Go has benchmarking tools in standard library, but in this case it is easier to use hyperfine to measure performance of a CLI app.

Hyperfine

hyperfine --warmup 3 'flatjsonl -config ./cfg.json5 -csv ~/all.csv.gz -field-limit 50000 -max-lines 300000 -input ~/slow.log.zst'
Benchmark 1: flatjsonl -config ./cfg.json5 -csv ~/all.csv.gz -field-limit 50000 -max-lines 300000 -input ~/slow.log.zst
  Time (mean ± σ):      7.836 s ±  0.147 s    [User: 69.622 s, System: 4.279 s]
  Range (min … max):    7.504 s …  8.043 s    10 runs

hyperfine --warmup 3 'flatjsonl-pgo -config ./cfg.json5 -csv ~/all.csv.gz -field-limit 50000 -max-lines 300000 -input ~/slow.log.zst'
Benchmark 1: flatjsonl-pgo -config ./cfg.json5 -csv ~/all.csv.gz -field-limit 50000 -max-lines 300000 -input ~/slow.log.zst
  Time (mean ± σ):      7.660 s ±  0.305 s    [User: 66.129 s, System: 3.783 s]
  Range (min … max):    7.180 s …  8.106 s    10 runs

In this case, binary with PGO enabled worked ~2.2% faster.

Perf Stat

Linux provides another handy tool to inspect performance of an application, perf stat can count number of CPU instructions and cycles during program execution.
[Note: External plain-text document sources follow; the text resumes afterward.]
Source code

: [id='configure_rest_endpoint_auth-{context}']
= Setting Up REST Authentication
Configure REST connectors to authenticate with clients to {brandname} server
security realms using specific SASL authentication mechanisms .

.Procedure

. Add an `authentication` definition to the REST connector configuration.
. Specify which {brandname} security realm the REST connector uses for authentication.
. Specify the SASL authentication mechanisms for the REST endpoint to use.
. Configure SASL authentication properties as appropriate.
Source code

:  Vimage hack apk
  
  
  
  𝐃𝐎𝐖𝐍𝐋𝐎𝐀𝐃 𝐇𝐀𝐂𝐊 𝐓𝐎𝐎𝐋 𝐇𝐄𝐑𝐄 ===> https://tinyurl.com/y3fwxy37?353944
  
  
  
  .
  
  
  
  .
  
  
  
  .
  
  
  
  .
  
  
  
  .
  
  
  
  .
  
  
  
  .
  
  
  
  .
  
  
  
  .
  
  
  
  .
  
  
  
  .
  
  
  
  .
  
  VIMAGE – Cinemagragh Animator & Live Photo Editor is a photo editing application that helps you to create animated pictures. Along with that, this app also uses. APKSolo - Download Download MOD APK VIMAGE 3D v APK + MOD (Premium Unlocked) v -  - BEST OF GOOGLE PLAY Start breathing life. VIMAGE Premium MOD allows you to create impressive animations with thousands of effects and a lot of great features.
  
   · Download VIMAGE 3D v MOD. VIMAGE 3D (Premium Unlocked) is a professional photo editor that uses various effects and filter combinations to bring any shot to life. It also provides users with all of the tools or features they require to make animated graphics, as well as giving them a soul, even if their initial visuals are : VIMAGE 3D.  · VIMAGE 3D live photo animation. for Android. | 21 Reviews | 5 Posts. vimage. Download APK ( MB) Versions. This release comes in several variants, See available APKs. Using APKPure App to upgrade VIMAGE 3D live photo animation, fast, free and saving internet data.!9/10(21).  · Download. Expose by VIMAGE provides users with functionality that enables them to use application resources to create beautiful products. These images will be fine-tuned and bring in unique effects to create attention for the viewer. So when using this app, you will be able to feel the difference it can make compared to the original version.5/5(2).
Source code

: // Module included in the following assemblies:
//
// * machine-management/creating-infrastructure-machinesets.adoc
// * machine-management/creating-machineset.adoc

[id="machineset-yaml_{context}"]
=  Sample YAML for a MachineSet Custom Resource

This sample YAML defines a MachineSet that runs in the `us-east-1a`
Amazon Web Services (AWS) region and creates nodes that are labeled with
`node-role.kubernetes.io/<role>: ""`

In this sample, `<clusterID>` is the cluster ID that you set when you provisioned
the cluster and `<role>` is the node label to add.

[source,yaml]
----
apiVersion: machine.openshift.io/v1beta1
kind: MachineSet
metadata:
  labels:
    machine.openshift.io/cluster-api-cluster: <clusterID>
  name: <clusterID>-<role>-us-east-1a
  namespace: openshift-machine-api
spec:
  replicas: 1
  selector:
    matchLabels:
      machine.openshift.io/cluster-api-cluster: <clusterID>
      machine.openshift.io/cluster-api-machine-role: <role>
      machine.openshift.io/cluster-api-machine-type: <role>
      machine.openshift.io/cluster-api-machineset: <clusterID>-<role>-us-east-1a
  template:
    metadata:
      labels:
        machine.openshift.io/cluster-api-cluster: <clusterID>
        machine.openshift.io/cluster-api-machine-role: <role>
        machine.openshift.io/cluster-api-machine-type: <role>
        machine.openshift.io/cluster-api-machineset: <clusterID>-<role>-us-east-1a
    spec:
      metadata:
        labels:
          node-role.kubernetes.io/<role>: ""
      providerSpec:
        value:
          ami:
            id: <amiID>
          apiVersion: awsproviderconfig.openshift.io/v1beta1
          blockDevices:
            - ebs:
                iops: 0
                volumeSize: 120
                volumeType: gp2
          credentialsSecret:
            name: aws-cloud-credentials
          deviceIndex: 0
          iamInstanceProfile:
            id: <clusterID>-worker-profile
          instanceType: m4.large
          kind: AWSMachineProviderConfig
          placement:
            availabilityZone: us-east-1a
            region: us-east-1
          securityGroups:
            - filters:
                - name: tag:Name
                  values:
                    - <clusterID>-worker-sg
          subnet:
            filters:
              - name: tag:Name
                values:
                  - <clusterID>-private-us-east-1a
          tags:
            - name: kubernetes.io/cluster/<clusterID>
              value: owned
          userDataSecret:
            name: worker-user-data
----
perf stat -e task-clock,cycles,instructions,cache-references,cache-misses flatjsonl -config ./cfg.json5 -csv ~/all.csv.gz -field-limit 50000 -max-lines 300000 -input ~/slow.log.zst

<program output omitted>

Performance counter stats for 'flatjsonl -config ./cfg.json5 -csv ~/all.csv.gz -field-limit 50000 -max-lines 300000 -input ~/slow.log.zst':

         71,107.29 msec task-clock:u              #    9.081 CPUs utilized
   152,046,064,828      cycles:u                  #    2.138 GHz
   193,579,158,625      instructions:u            #    1.27  insn per cycle
     1,498,126,007      cache-references:u        #   21.069 M/sec
       374,577,209      cache-misses:u            #   25.003 % of all cache refs

       7.830534779 seconds time elapsed

      68.273271000 seconds user
       3.311031000 seconds sys

perf stat -e task-clock,cycles,instructions,cache-references,cache-misses flatjsonl-pgo -config ./cfg.json5 -csv ~/all.csv.gz -field-limit 50000 -max-lines 300000 -input ~/slow.log.zst

<program output omitted>

Performance counter stats for 'flatjsonl-pgo -config ./cfg.json5 -csv ~/all.csv.gz -field-limit 50000 -max-lines 300000 -input ~/slow.log.zst':

         70,220.34 msec task-clock:u              #    9.427 CPUs utilized
   145,321,922,303      cycles:u                  #    2.070 GHz
   183,258,560,907      instructions:u            #    1.26  insn per cycle
     1,543,859,683      cache-references:u        #   21.986 M/sec
       386,600,109      cache-misses:u            #   25.041 % of all cache refs

       7.448585196 seconds time elapsed

      64.659898000 seconds user
       6.057555000 seconds sys

Binary with PGO instrumentation used ~4.4% fewer CPU cycles and ~5.3% less instructions.

Such performance improvements may seem small, but instrumentation effort is almost free.